Now let’s make it better. First, I simply change B[i, j] to B[j, i] to match Julia’s column-oriented matrices. Then I have:

julia> @time foo!(B, y, By)
  0.031369 seconds

Now let me rewrite it a little:

  • Instead of accessing y[i] and By[i] in the inner loop, I pull them out to the outer loop so only B needs to be accessed in the inner loop
  • You don’t need to multiply by y[i] at each iteration, just multiply the sum by it, it’s the same
  • I use @inbounds @simd to enable SIMD and disable bounds checks. This requires me to be a little more strict with the types it accepts, and to have some checks at the top of the code.

The code is now

function foo2!(B::Matrix, y::Vector, By::Vector)
    N = length(y)
    size(B) == (N, N) || error()
    @inbounds for i in eachindex(y, By)
        Byi = 0.0
        @inbounds @simd for j in 1:N
            Byi += B[j, i]
        end
        By[i] = Byi * y[i]
    end
end

And the timing:

julia> @time foo2!(B, y, By)
  0.014844 seconds

Of course, you could also just write it simpler, like this:

function foo3!(B, y, By)
    columns = eachcol(B) 
    for i in eachindex(columns, y, By)
        By[i] = sum(columns[i]; init=zero(eltype(B))) * y[i]
    end
end

However, this will be somewhat slower due to the views and the pairwise summation strategy:

julia> @time foo3!(B, y, By)
  0.029927 seconds
11 Likes

Are you running the code from the console like this?

julia myscript.jl

If so, you will pay a significant startup cost.

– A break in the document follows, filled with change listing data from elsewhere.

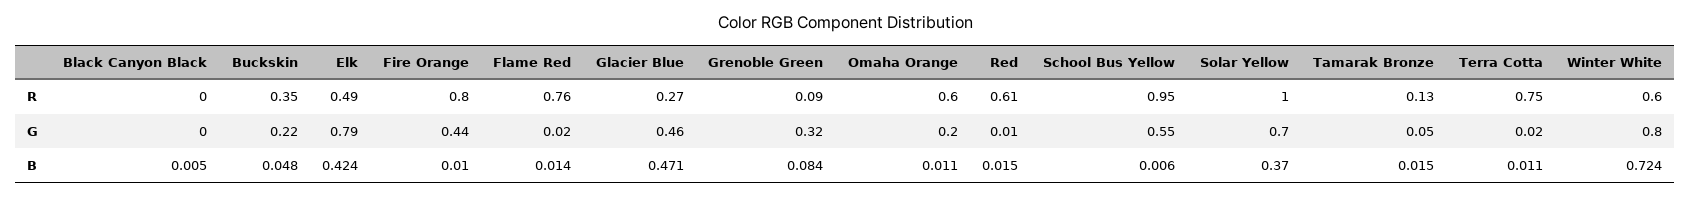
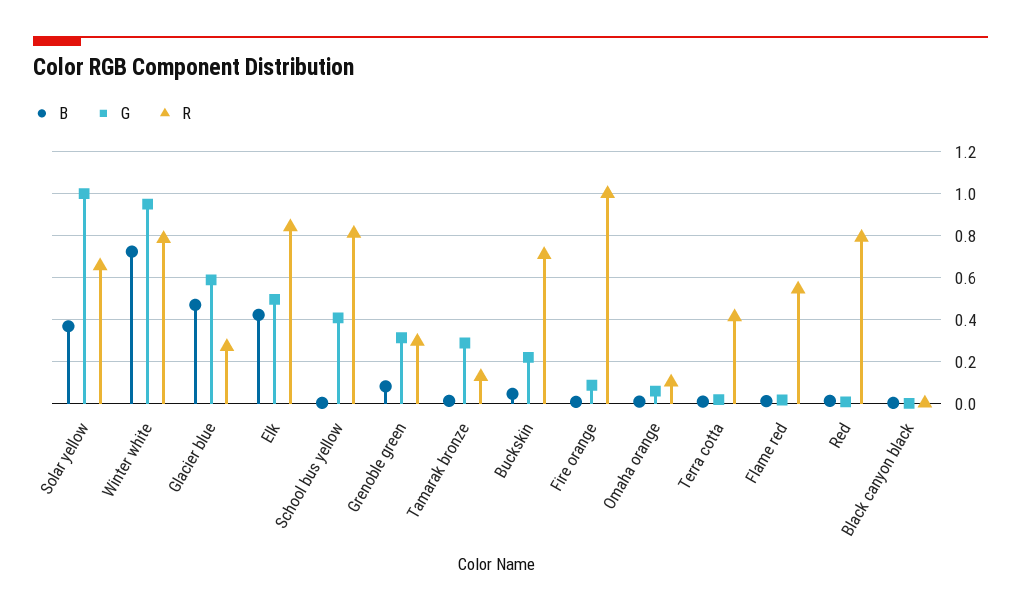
  {
    "R": {
      "Black Canyon Black": 0,
-     "Buckskin": 0.35,
+     "Buckskin": 0.7,
-     "Elk": 0.49,
+     "Elk": 0.85,
-     "Fire Orange": 0.8,
+     "Fire Orange": 1,
-     "Flame Red": 0.76,
+     "Flame Red": 0.55,
      "Glacier Blue": 0.27,
-     "Grenoble Green": 0.09,
+     "Grenoble Green": 0.3,
-     "Omaha Orange": 0.6,
+     "Omaha Orange": 0.1,
-     "Red": 0.61,
+     "Red": 0.8,
-     "School Bus Yellow": 0.95,
+     "School Bus Yellow": 0.8,
-     "Solar Yellow": 1,
+     "Solar Yellow": 0.65,
      "Tamarak Bronze": 0.13,
-     "Terra Cotta": 0.75,
+     "Terra Cotta": 0.4,
-     "Winter White": 0.6
+     "Winter White": 0.8
    },
    "G": {
      "Black Canyon Black": 0,
      "Buckskin": 0.22,
-     "Elk": 0.79,
+     "Elk": 0.5,
-     "Fire Orange": 0.44,
+     "Fire Orange": 0.1,
      "Flame Red": 0.02,
-     "Glacier Blue": 0.46,
+     "Glacier Blue": 0.6,
      "Grenoble Green": 0.32,
-     "Omaha Orange": 0.2,
+     "Omaha Orange": 0.05,
      "Red": 0.01,
-     "School Bus Yellow": 0.55,
+     "School Bus Yellow": 0.4,
-     "Solar Yellow": 0.7,
+     "Solar Yellow": 1,
-     "Tamarak Bronze": 0.05,
+     "Tamarak Bronze": 0.3,
      "Terra Cotta": 0.02,
-     "Winter White": 0.8
+     "Winter White": 0.95
    },
    "B": {
      "Black Canyon Black": 0.005,
      "Buckskin": 0.048,
      "Elk": 0.424,
      "Fire Orange": 0.01,
      "Flame Red": 0.014,
      "Glacier Blue": 0.471,
      "Grenoble Green": 0.084,
      "Omaha Orange": 0.011,
      "Red": 0.015,
      "School Bus Yellow": 0.006,
      "Solar Yellow": 0.37,
      "Tamarak Bronze": 0.015,
      "Terra Cotta": 0.011,
      "Winter White": 0.724
    }
  }

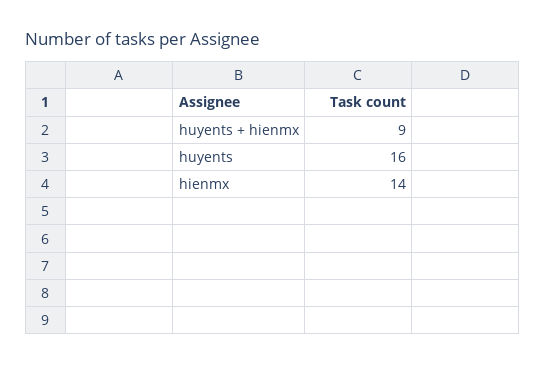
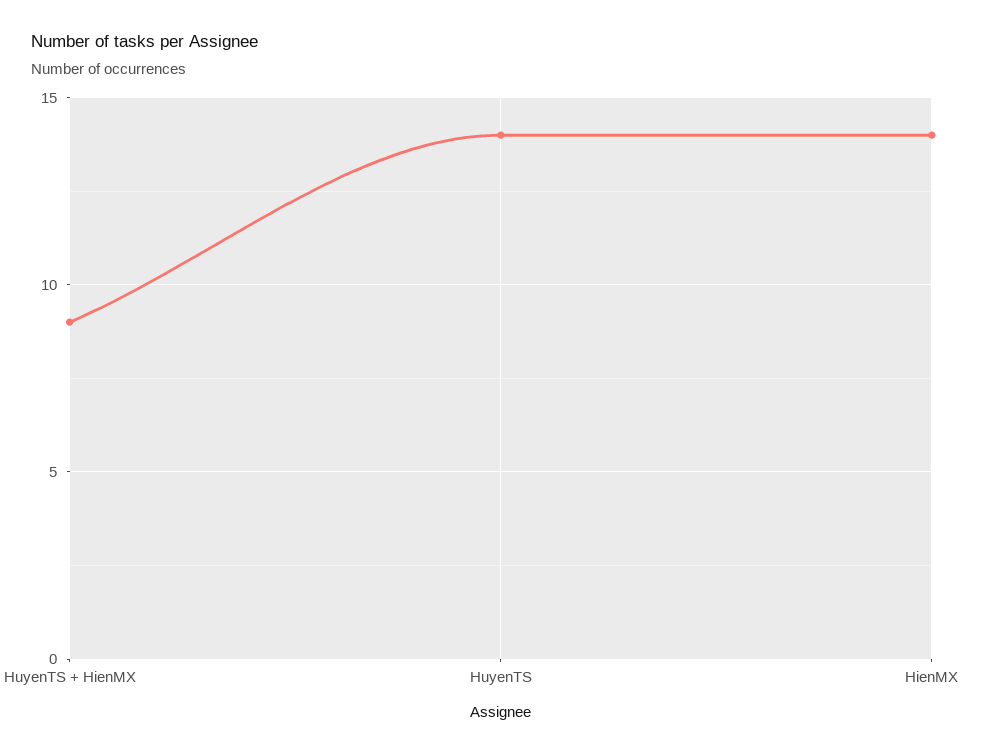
  {
    "huyents + hienmx": 9,
-   "huyents": 16,
+   "huyents": 14,
    "hienmx": 14
  }

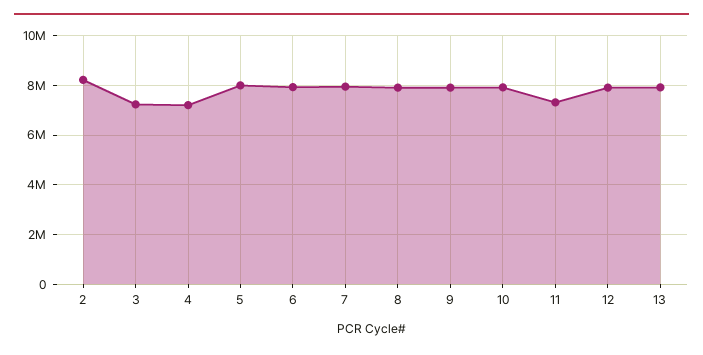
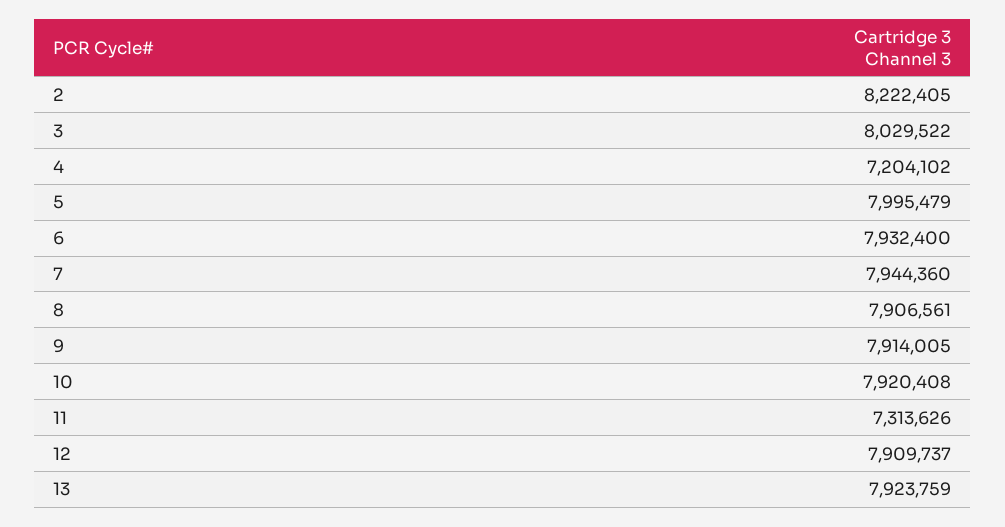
  {
    "2": 8222405,
-   "3": 7250000,
+   "3": 8029522,
    "4": 7204102,
    "5": 7995479,
    "6": 7932400,
    "7": 7944360,
    "8": 7906561,
    "9": 7914005,
    "10": 7920408,
    "11": 7313626,
    "12": 7909737,
    "13": 7923759
  }

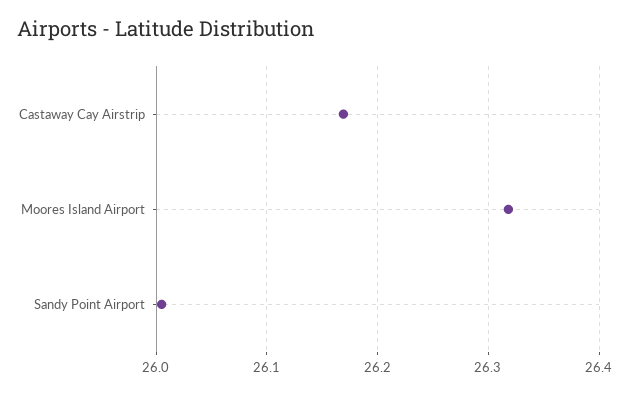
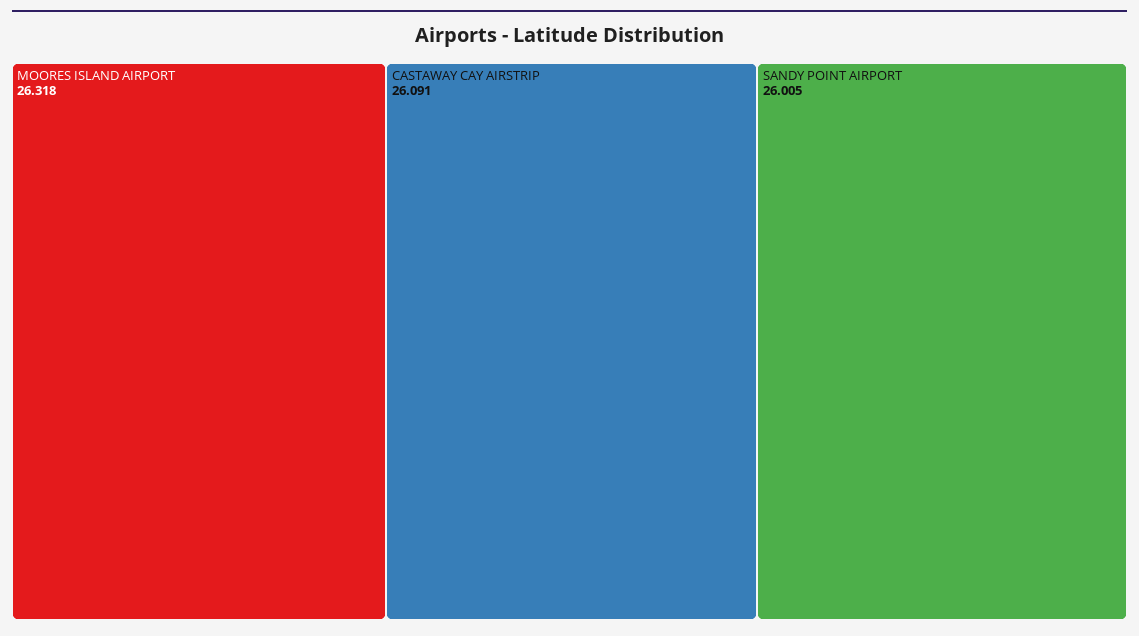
  {
-   "Castaway Cay Airstrip": 26.17,
+   "Castaway Cay Airstrip": 26.091,
    "Moores Island Airport": 26.318,
    "Sandy Point Airport": 26.005
  }

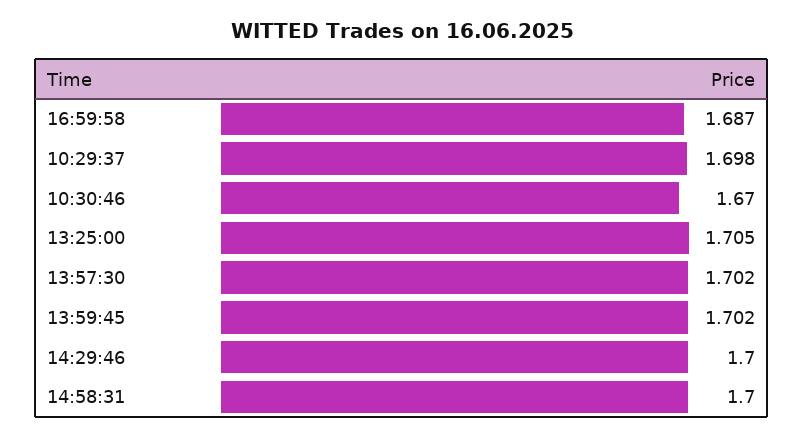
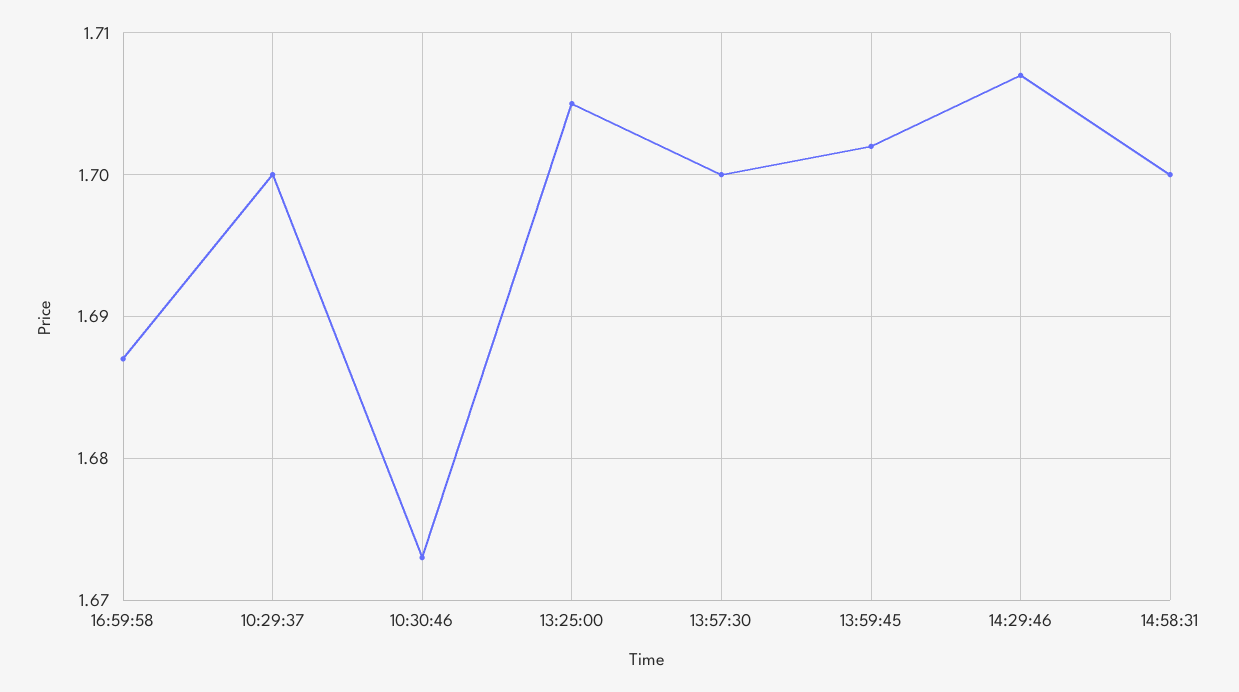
  {
    "16:59:58": 1.687,
-   "10:29:37": 1.698,
+   "10:29:37": 1.7,
-   "10:30:46": 1.67,
+   "10:30:46": 1.673,
    "13:25:00": 1.705,
-   "13:57:30": 1.702,
+   "13:57:30": 1.7,
    "13:59:45": 1.702,
-   "14:29:46": 1.7,
+   "14:29:46": 1.707,
    "14:58:31": 1.7
  }

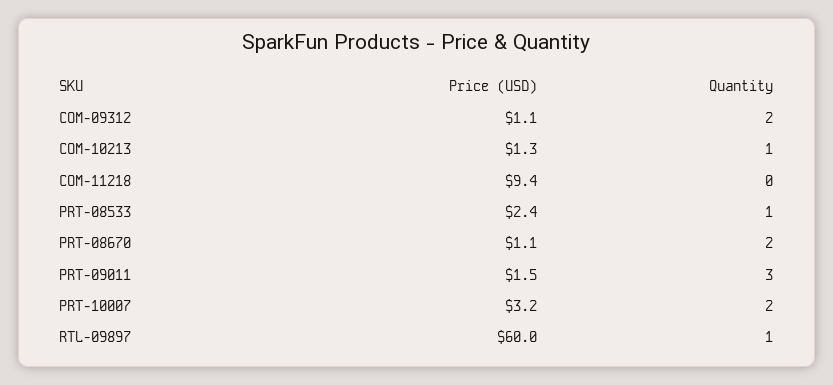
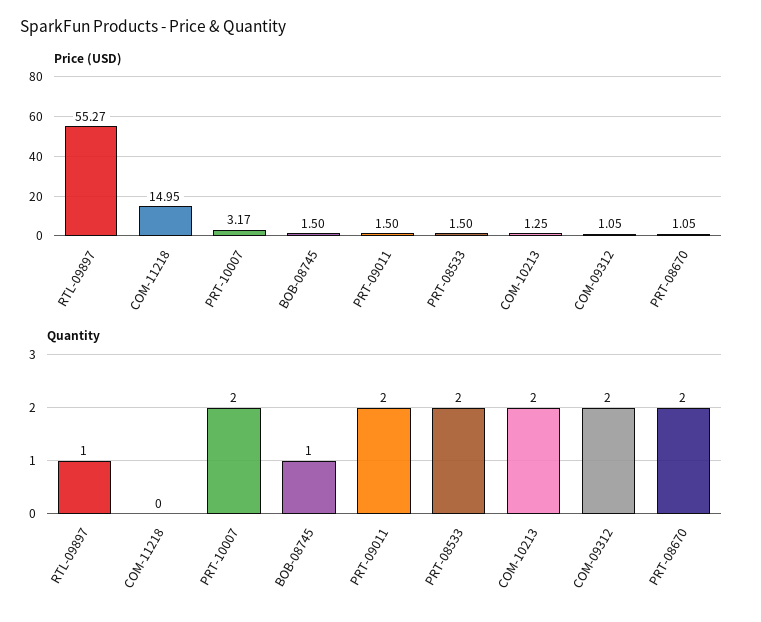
  {
    "Price (USD)": {
      "COM-09312": 1.05,
      "COM-10213": 1.25,
-     "COM-11218": 9.4,
+     "COM-11218": 14.95,
-     "PRT-08533": 2.4,
+     "PRT-08533": 1.5,
      "PRT-08670": 1.05,
      "PRT-09011": 1.5,
      "PRT-10007": 3.17,
-     "RTL-09897": 60
+     "RTL-09897": 55.27,
+     "BOB-08745": 1.5
    },
    "Quantity": {
      "COM-09312": 2,
-     "COM-10213": 1,
+     "COM-10213": 2,
      "COM-11218": 0,
-     "PRT-08533": 1,
+     "PRT-08533": 2,
      "PRT-08670": 2,
-     "PRT-09011": 3,
+     "PRT-09011": 2,
      "PRT-10007": 2,
-     "RTL-09897": 1
+     "RTL-09897": 1,
+     "BOB-08745": 1
    }
  }

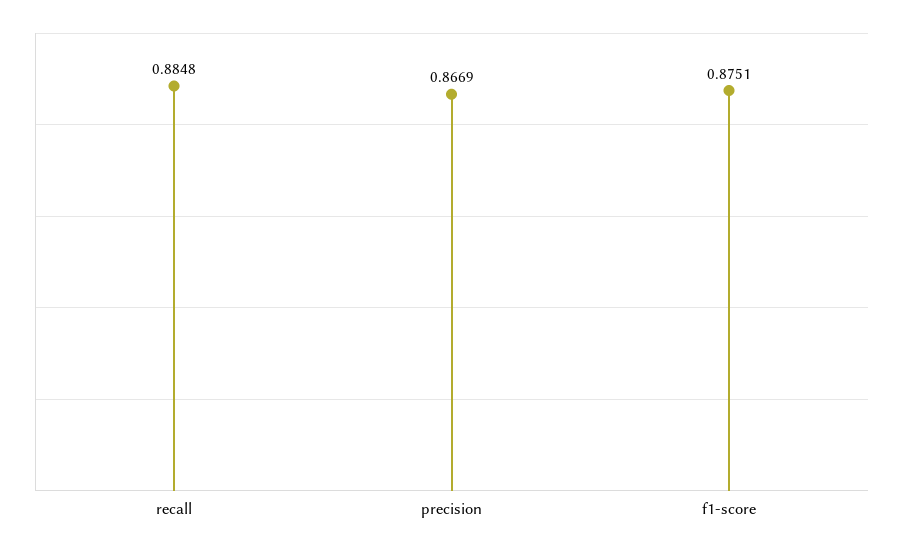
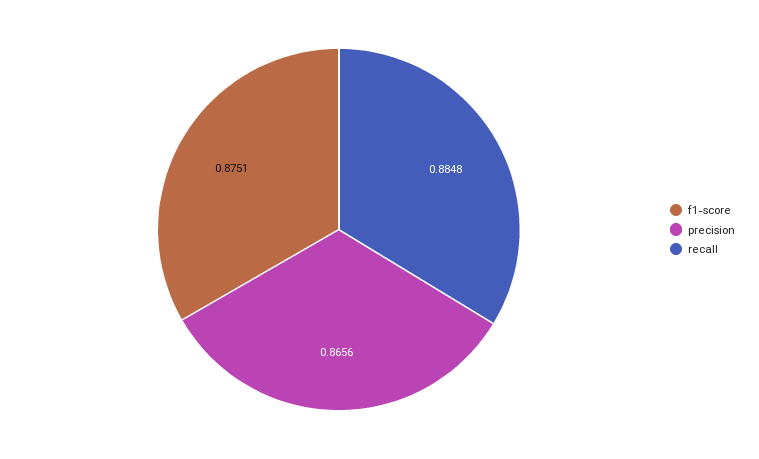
  {
    "recall": 0.8848,
-   "precision": 0.8669,
+   "precision": 0.8656,
    "f1-score": 0.8751
  }

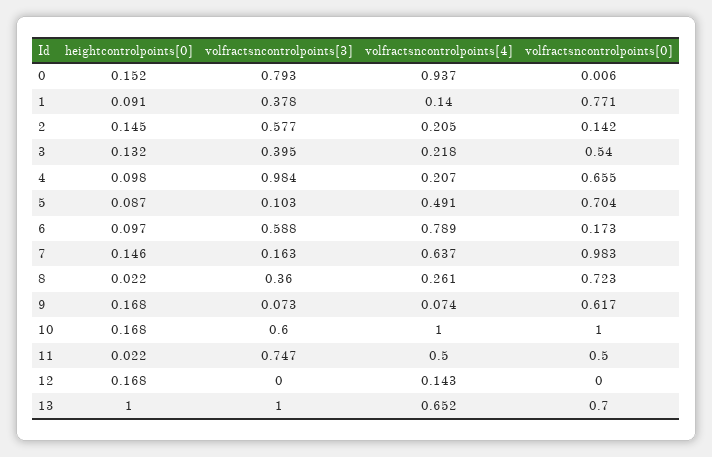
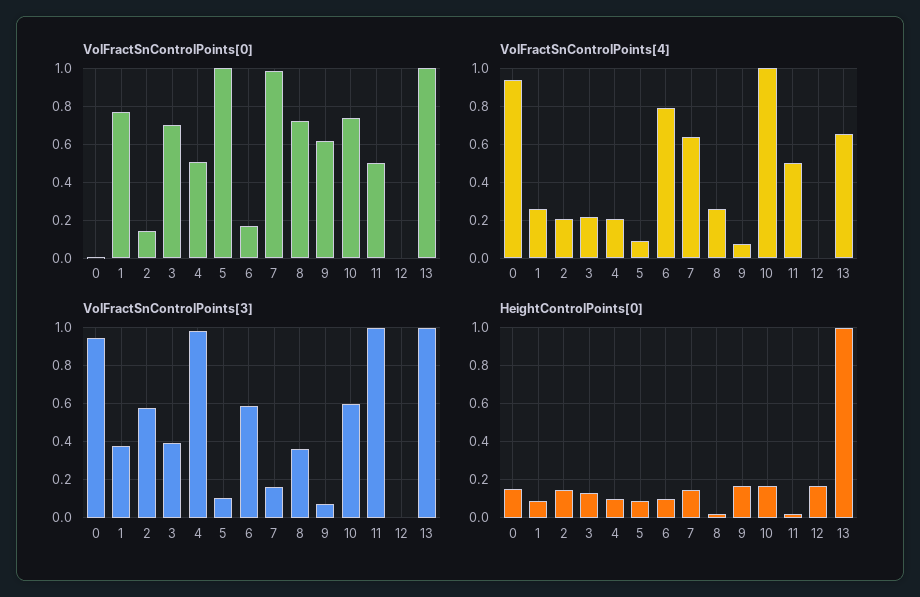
  {
    "heightcontrolpoints[0]": {
      "0": 0.152,
      "1": 0.091,
      "2": 0.145,
      "3": 0.132,
      "4": 0.098,
      "5": 0.087,
      "6": 0.097,
      "7": 0.146,
      "8": 0.022,
      "9": 0.168,
      "10": 0.168,
      "11": 0.022,
      "12": 0.168,
      "13": 1
    },
    "volfractsncontrolpoints[3]": {
-     "0": 0.793,
+     "0": 0.95,
      "1": 0.378,
      "2": 0.577,
      "3": 0.395,
      "4": 0.984,
      "5": 0.103,
      "6": 0.588,
      "7": 0.163,
      "8": 0.36,
      "9": 0.073,
      "10": 0.6,
-     "11": 0.747,
+     "11": 1,
      "12": 0,
      "13": 1
    },
    "volfractsncontrolpoints[4]": {
      "0": 0.937,
-     "1": 0.14,
+     "1": 0.25,
      "2": 0.205,
      "3": 0.218,
      "4": 0.207,
-     "5": 0.491,
+     "5": 0.1,
      "6": 0.789,
      "7": 0.637,
      "8": 0.261,
      "9": 0.074,
      "10": 1,
      "11": 0.5,
-     "12": 0.143,
+     "12": 0,
      "13": 0.652
    },
    "volfractsncontrolpoints[0]": {
      "0": 0.006,
      "1": 0.771,
      "2": 0.142,
-     "3": 0.54,
+     "3": 0.7,
-     "4": 0.655,
+     "4": 0.5,
-     "5": 0.704,
+     "5": 1,
      "6": 0.173,
      "7": 0.983,
      "8": 0.723,
      "9": 0.617,
-     "10": 1,
+     "10": 0.75,
      "11": 0.5,
      "12": 0,
-     "13": 0.7
+     "13": 1
    }
  }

It is usually better to open a REPL once and for all and run all your code there iteratively.

1 Like

Thank you for your detailed explaination!

It turns out that the although the iteration has already been in a function,
I should further wrap them into smaller subfunctions.

And your advice increases the performance even more!

This again hints at type instability in your long function btw. When you wrap parts into subfunctions you essentially create function barriers. This means that although there is type instability in your large function, the small subfunctions can be type-stable (just need a single runtime dispatch) and thus be compiled efficiently.